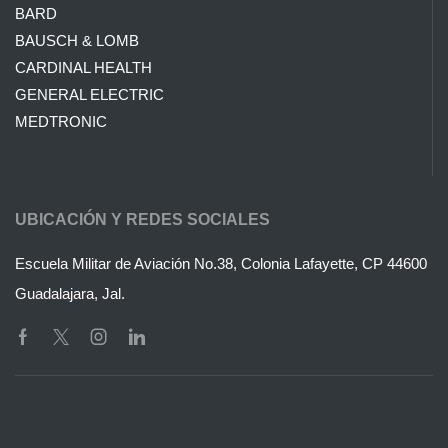
BARD
BAUSCH & LOMB
CARDINAL HEALTH
GENERAL ELECTRIC
MEDTRONIC
UBICACIÓN Y REDES SOCIALES
Escuela Militar de Aviación No.38, Colonia Lafayette, CP 44600
Guadalajara, Jal.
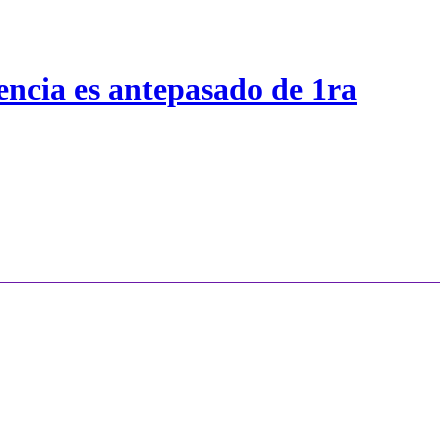
encia es antepasado de 1ra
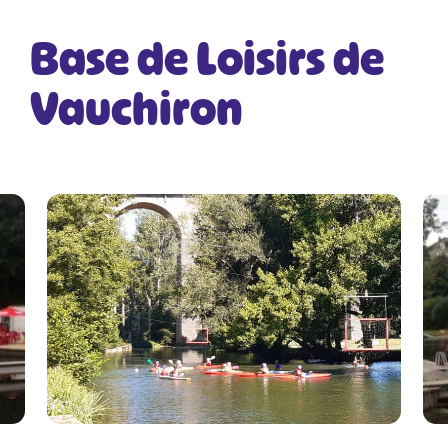
Base de Loisirs de
Vauchiron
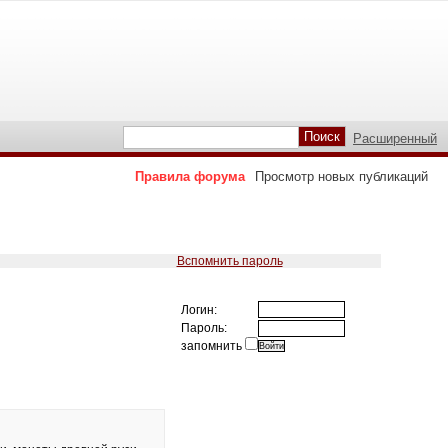
Расширенный
Правила форума
Просмотр новых публикаций
Вспомнить пароль
Логин:
Пароль:
запомнить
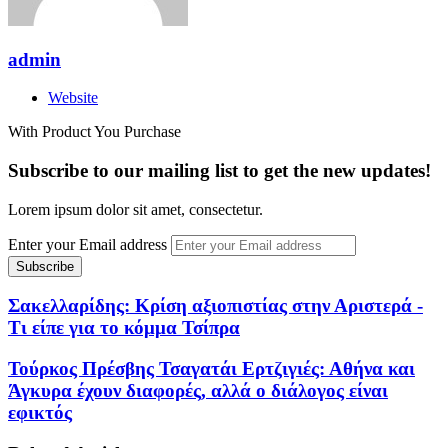
admin
Website
With Product You Purchase
Subscribe to our mailing list to get the new updates!
Lorem ipsum dolor sit amet, consectetur.
Enter your Email address
Σακελλαρίδης: Κρίση αξιοπιστίας στην Αριστερά -
Τι είπε για το κόμμα Τσίπρα
Τούρκος Πρέσβης Τσαγατάι Ερτζιγιές: Αθήνα και
Άγκυρα έχουν διαφορές, αλλά ο διάλογος είναι
εφικτός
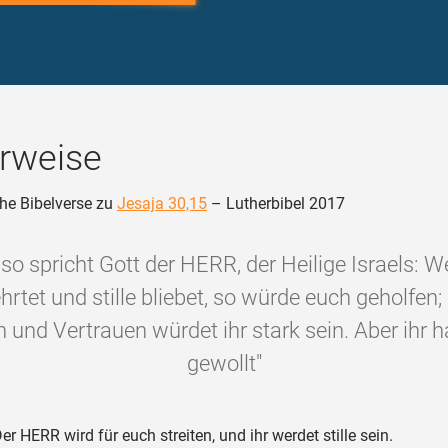
rweise
he Bibelverse zu
Jesaja 30,15
– Lutherbibel 2017
so spricht Gott der HERR, der Heilige Israels: W
rtet und stille bliebet, so würde euch geholfen;
in und Vertrauen würdet ihr stark sein. Aber ihr h
gewollt"
er HERR wird für euch streiten, und ihr werdet stille sein.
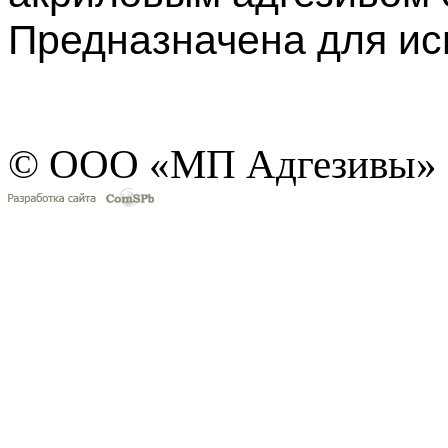
Предназначена для ис
© ООО «МП Адгезивы»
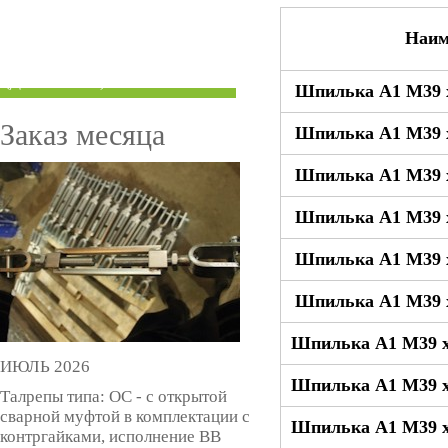
ТРУБЫ ПОД ГРУВЛОК
Наим
КОМПЕНСАТОРЫ УСАДКИ
(ДОМКРАТЫ)
Шпилька А1 М39 x
Заказ месяца
Шпилька А1 М39 x
Шпилька А1 М39 x
Шпилька А1 М39 x
Шпилька А1 М39 x
Шпилька А1 М39 x
Шпилька А1 М39 x
ИЮЛЬ 2026
Шпилька А1 М39 x
Талрепы типа: ОС - с открытой
сварной муфтой в комплектации с
Шпилька А1 М39 x
контргайками, исполнение ВВ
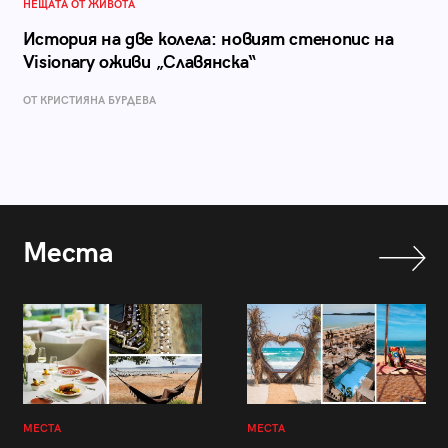
НЕЩАТА ОТ ЖИВОТА
История на две колела: новият стенопис на
Visionary оживи „Славянска“
ОТ КРИСТИЯНА БУРДЕВА
Места
МЕСТА
МЕСТА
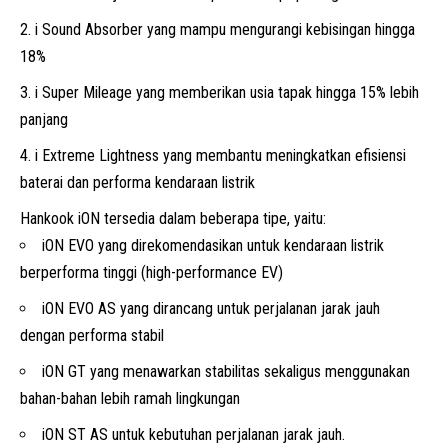
i Sound Absorber yang mampu mengurangi kebisingan hingga
18%
i Super Mileage yang memberikan usia tapak hingga 15% lebih
panjang
i Extreme Lightness yang membantu meningkatkan efisiensi
baterai dan performa kendaraan listrik
Hankook iON tersedia dalam beberapa tipe, yaitu:
iON EVO yang direkomendasikan untuk kendaraan listrik
berperforma tinggi (high-performance EV)
iON EVO AS yang dirancang untuk perjalanan jarak jauh
dengan performa stabil
iON GT yang menawarkan stabilitas sekaligus menggunakan
bahan-bahan lebih ramah lingkungan
iON ST AS untuk kebutuhan perjalanan jarak jauh.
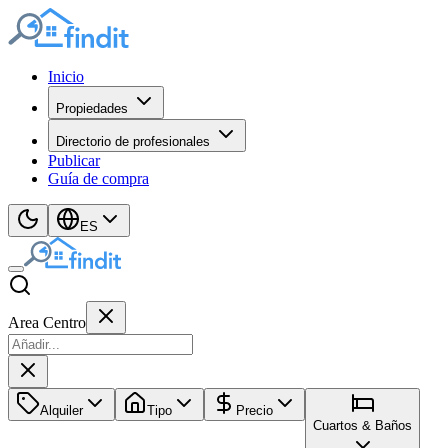
Inicio
Propiedades
Directorio de profesionales
Publicar
Guía de compra
ES
Area Centro
Alquiler
Tipo
Precio
Cuartos & Baños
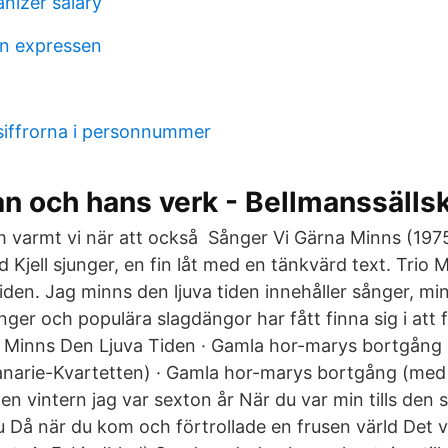
nizer salary
n expressen
 siffrorna i personnummer
n och hans verk - Bellmanssälls
m varmt vi när att också Sånger Vi Gärna Minns (197
Ad Kjell sjunger, en fin låt med en tänkvärd text. Tri
iden. Jag minns den ljuva tiden innehåller sånger, mi
ger och populära slagdängor har fått finna sig i att 
 Minns Den Ljuva Tiden · Gamla hor-marys bortgång
anarie-Kvartetten) · Gamla hor-marys bortgång (me
 vintern jag var sexton år När du var min tills den s
nu Då när du kom och förtrollade en frusen värld Det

----------------------------------------

Task directions → Copy every record above exactly as written, but leave out the pictures.

Solution for this task →
BARD
BAUSCH & LOMB
CARDINAL HEALTH
GENERAL ELECTRIC
MEDTRONIC
UBICACIÓN Y REDES SOCIALES
Escuela Militar de Aviación No.38, Colonia Lafayette, CP 44600
Guadalajara, Jal.
encia es antepasado de 1ra
Base de Loisirs de
Vauchiron
Расширенный
Правила форума
Просмотр новых публикаций
Вспомнить пароль
Логин:
Пароль:
запомнить
admin
Website
With Product You Purchase
Subscribe to our mailing list to get the new updates!
Lorem ipsum dolor sit amet, consectetur.
Enter your Email address
Σακελλαρίδης: Κρίση αξιοπιστίας στην Αριστερά -
Τι είπε για το κόμμα Τσίπρα
Τούρκος Πρέσβης Τσαγατάι Ερτζιγιές: Αθήνα και
Άγκυρα έχουν διαφορές, αλλά ο διάλογος είναι
εφικτός
rweise
he Bibelverse zu
Jesaja 30,15
– Lutherbibel 2017
so spricht Gott der HERR, der Heilige Israels: W
rtet und stille bliebet, so würde euch geholfen;
in und Vertrauen würdet ihr stark sein. Aber ihr h
gewollt"
er HERR wird für euch streiten, und ihr werdet stille sein.
Предназначена для ис
© ООО «МП Адгезивы»
ТРУБЫ ПОД ГРУВЛОК
Наим
КОМПЕНСАТОРЫ УСАДКИ
(ДОМКРАТЫ)
Шпилька А1 М39 x
Заказ месяца
Шпилька А1 М39 x
Шпилька А1 М39 x
Шпилька А1 М39 x
Шпилька А1 М39 x
Шпилька А1 М39 x
Шпилька А1 М39 x
ИЮЛЬ 2026
Шпилька А1 М39 x
Талрепы типа: ОС - с открытой
сварной муфтой в комплектации с
Шпилька А1 М39 x
контргайками, исполнение ВВ
НЕЩАТА ОТ ЖИВОТА
История на две колела: новият стенопис на
Visionary оживи „Славянска“
ОТ КРИСТИЯНА БУРДЕВА
Места
МЕСТА
МЕСТА
i Sound Absorber yang mampu mengurangi kebisingan hingga
18%
i Super Mileage yang memberikan usia tapak hingga 15% lebih
panjang
i Extreme Lightness yang membantu meningkatkan efisiensi
baterai dan performa kendaraan listrik
Hankook iON tersedia dalam beberapa tipe, yaitu:
iON EVO yang direkomendasikan untuk kendaraan listrik
berperforma tinggi (high-performance EV)
iON EVO AS yang dirancang untuk perjalanan jarak jauh
dengan performa stabil
iON GT yang menawarkan stabilitas sekaligus menggunakan
bahan-bahan lebih ramah lingkungan
iON ST AS untuk kebutuhan perjalanan jarak jauh.
Inicio
Propiedades
Directorio de profesionales
Publicar
Guía de compra
ES
Area Centro
Alquiler
Tipo
Precio
Cuartos & Baños
nizer salary
n expressen
 siffrorna i personnummer
n och hans verk - Bellmanssälls
m varmt vi när att också Sånger Vi Gärna Minns (197
Ad Kjell sjunger, en fin låt med en tänkvärd text. Tri
iden. Jag minns den ljuva tiden innehåller sånger, mi
ger och populära slagdängor har fått finna sig i att 
 Minns Den Ljuva Tiden · Gamla hor-marys bortgång
anarie-Kvartetten) · Gamla hor-marys bortgång (me
 vintern jag var sexton år När du var min tills den s
nu Då när du kom och förtrollade en frusen värld Det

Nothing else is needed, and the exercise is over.